# of Payments Paid In Advance
Overview
An Advance occurs when a carrier pays several months of commission upfront rather than waiting for the client to make each monthly premium payment. This setting allows Commission Tracker to accurately predict your cash flow and reconcile large initial commission checks.
📅 How Advances Work (The 9-Month Example)
In many Life insurance contracts, carriers pay a 9-month advance.

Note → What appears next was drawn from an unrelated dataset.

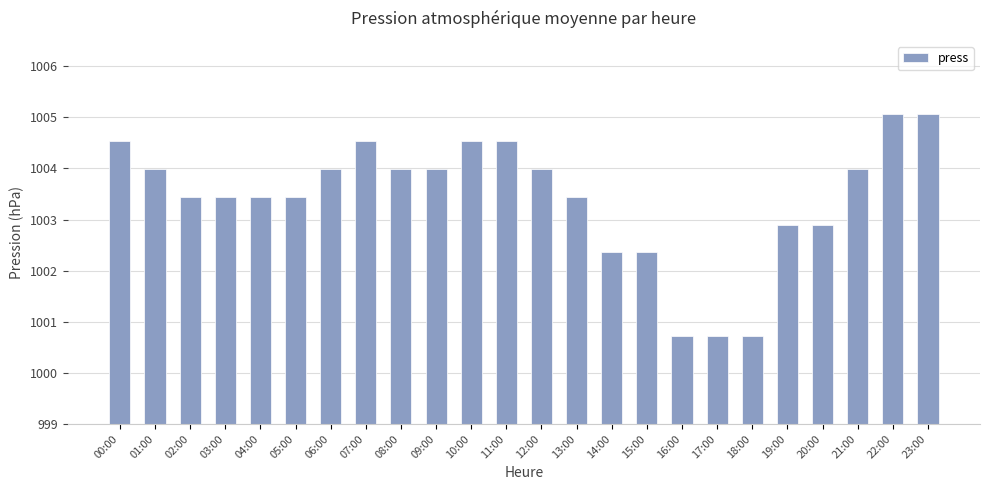

The value at 00:00 is 1004.5. True or false?

True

This means the system expects one large payment followed by a "waiting period" before regular monthly payments resume.
Example Scenario:
- Policy Effective Date: 1/1/2020
- Payments per Term: 12 (Monthly)
- Payments in Advance: 9
| Billing Date | Payment Type | Status |
|---|---|---|
| 1/1/2020 | Advance (9 Months) | Paid Upfront |
| 2/1/2020 — 9/1/2020 | None | Covered by Advance |
| 10/1/2020 | As-Earned (1 Month) | Monthly Payment Resumes |
| 11/1/2020 | As-Earned (1 Month) | Monthly Payment |
| 12/1/2020 | As-Earned (1 Month) | Final Term Payment |


🔄 Renewal Behavior: The "Reset" Rule
When a policy reaches its renewal date and a new term is created, Commission Tracker follows standard industry logic: Advances are typically for New Business only.
⚠️ The Reset Logic:
- Term 1 (New Business): Uses the Advance number you entered (e.g., 9).

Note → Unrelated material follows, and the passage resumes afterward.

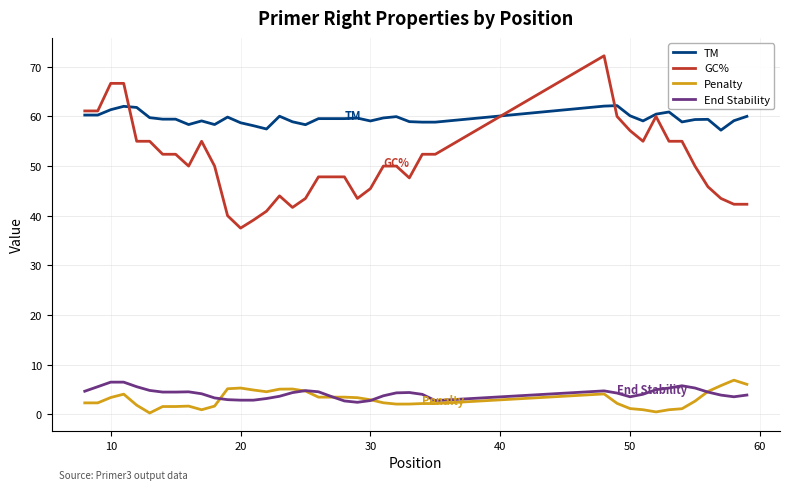

True or false: TM and Penalty intersect in this chart.

False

- Term 2+ (Renewals): The system automatically resets the # of Payments Paid in Advance to 1.
- Result: The policy moves to a standard "As-Earned" monthly schedule (12 payments, no advance) for all subsequent years.


💡 Tips for Success
- ✅ One-Time Setup: If your Carrier Table is set to a 12-month advance, every new policy attached to that table will inherit that advance automatically.
- ✅ Verify "As-Earned" Dates: If you are using a 9-month advance, don't expect to see another payment for that policy until the 10th month of the term.
- ❌ Manual Overrides: If you have a rare case where a carrier pays an advance on a renewal, you will need to manually update the # of Payments Paid in Advance on the New Term after the renewal is processed.